Her ministry, she said, was more involved in awareness and advocacy work.

So does this mean that the initiative is not under the ministry anymore?

“I won’t say it’s not under me, but to start the process, it should be inter-agency. It’s not an easy matter,”she said.

“But there is a section in the CPP that suggests that an early warning alert system for missing children should be developed, but with input from government agencies, non-governmental organisations, academicians and, more importantly, the police.”

Madeleine Yong, director of P.S. the Children, said she was not surprised at the state of affairs.

“Looking at the trends over the past years in child rape and murder issues, we have too many suggestions that are knee-jerk reactions.

“We have too many programmes or services created that are ad-hoc.

“We need to have a lot more discussions and strategic planning for this system to be implemented effectively,” said Yong.

“The entire system should be framed around the primary objective — to promote the wellbeing of children — rather than to meet the requirements of organisations or departments,” she added.

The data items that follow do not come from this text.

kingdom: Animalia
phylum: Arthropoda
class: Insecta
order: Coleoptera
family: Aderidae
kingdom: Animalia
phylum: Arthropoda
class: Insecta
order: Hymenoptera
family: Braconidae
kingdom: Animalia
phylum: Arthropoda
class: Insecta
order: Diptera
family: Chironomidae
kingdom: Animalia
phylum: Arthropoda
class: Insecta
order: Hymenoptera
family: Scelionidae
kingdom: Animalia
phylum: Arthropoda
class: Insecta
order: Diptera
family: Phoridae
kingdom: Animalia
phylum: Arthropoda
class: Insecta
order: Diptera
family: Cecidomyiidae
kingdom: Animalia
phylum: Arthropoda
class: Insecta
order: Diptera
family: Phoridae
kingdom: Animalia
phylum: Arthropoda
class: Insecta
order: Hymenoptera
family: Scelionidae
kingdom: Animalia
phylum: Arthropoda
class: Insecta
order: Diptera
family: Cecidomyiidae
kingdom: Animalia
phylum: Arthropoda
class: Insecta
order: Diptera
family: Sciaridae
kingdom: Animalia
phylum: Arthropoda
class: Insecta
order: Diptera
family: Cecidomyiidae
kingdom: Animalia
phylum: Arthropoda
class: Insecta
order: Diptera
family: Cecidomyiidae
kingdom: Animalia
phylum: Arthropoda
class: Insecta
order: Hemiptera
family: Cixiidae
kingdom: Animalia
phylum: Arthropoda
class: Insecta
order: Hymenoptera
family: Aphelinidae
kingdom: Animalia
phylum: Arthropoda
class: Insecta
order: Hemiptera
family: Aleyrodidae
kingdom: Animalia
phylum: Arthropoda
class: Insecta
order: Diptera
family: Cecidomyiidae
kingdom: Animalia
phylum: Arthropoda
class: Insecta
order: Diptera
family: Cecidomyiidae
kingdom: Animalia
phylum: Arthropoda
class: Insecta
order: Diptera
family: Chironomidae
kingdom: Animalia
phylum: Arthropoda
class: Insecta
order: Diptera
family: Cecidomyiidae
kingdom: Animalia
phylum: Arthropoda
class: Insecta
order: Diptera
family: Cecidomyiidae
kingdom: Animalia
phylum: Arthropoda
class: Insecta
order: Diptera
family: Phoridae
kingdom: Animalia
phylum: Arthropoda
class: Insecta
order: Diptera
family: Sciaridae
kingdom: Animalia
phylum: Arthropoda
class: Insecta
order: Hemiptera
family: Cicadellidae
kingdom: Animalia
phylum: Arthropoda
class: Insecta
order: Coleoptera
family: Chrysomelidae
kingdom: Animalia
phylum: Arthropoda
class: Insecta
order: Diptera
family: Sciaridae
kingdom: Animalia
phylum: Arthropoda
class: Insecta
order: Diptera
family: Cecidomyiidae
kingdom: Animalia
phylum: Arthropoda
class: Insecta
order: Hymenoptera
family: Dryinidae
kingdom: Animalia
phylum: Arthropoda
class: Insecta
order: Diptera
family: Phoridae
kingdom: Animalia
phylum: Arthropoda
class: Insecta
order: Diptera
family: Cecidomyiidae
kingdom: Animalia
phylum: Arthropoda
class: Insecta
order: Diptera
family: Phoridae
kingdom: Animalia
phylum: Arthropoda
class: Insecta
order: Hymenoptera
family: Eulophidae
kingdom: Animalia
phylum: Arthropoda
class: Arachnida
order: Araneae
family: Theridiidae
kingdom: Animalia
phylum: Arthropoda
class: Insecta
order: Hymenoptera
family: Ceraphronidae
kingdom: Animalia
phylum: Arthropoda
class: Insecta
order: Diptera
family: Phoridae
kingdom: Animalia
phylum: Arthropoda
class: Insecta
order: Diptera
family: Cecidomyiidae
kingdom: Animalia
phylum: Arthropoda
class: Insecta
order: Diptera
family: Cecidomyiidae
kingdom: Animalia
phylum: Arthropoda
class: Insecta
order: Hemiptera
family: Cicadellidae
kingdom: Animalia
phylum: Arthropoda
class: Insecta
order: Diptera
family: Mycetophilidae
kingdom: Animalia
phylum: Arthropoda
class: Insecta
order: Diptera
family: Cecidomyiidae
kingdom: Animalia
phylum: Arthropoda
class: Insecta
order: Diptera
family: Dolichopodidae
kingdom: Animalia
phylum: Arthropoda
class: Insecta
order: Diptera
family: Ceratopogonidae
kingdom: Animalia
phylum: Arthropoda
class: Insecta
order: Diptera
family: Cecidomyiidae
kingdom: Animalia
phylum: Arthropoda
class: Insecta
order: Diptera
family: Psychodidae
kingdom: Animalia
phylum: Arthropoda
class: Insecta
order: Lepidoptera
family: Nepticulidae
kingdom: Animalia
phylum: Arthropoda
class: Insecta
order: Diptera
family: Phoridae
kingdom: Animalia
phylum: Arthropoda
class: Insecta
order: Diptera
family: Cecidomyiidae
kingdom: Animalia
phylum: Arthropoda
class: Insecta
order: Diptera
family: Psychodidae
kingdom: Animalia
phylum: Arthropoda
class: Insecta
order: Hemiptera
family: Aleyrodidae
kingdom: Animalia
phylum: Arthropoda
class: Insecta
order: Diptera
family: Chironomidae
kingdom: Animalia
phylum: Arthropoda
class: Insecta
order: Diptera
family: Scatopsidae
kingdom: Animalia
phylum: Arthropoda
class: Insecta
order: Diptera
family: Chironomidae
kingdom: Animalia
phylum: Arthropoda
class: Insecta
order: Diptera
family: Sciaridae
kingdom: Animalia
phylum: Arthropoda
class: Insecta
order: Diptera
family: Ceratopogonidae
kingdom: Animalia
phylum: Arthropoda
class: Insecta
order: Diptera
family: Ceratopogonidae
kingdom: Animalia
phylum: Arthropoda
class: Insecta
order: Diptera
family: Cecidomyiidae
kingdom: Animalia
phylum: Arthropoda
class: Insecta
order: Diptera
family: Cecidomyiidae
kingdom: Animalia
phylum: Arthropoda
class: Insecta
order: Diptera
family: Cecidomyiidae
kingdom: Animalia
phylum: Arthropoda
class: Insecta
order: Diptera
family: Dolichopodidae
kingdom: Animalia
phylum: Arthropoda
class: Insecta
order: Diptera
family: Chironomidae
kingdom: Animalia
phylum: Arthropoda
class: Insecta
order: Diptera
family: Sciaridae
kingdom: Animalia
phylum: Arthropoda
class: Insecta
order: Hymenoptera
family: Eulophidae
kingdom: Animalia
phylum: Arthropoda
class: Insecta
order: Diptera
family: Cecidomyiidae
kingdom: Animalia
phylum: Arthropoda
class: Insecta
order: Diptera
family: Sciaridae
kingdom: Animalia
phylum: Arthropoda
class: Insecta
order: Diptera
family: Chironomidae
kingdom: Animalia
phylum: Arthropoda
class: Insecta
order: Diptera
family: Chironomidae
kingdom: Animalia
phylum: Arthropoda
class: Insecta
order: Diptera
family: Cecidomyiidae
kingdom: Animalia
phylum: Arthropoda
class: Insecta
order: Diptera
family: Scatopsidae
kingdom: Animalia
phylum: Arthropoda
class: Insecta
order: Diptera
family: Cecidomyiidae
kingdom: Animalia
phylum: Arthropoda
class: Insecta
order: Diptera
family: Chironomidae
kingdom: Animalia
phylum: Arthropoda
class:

For Nurin Alert to be realised, there must be teamwork between the lawmakers, the Women, Dr Ng’s ministry, non-governmental organisations that deal with children, the media, law enforcement officers, social workers, hospitals and the entire community.

The Amber Alert system, Yong said, had a series of strategies to support the authorities and communities to increase the likelihood that abducted children would be recovered swiftly and safely.

One important lesson learned by Amber Alert implementers, she said, was that while it was an outstanding tool, it was ultimately only a tool to help in law enforcement.

“Training and having an investigative plan or strategy are the most important components.

“We need to start with these steps.

“We can have good ideas but the implementation, monitoring and sustainability of a programme or system needs a lot more effort.”

“So am I surprised Nurin Alert didn’t take off? Absolutely not.”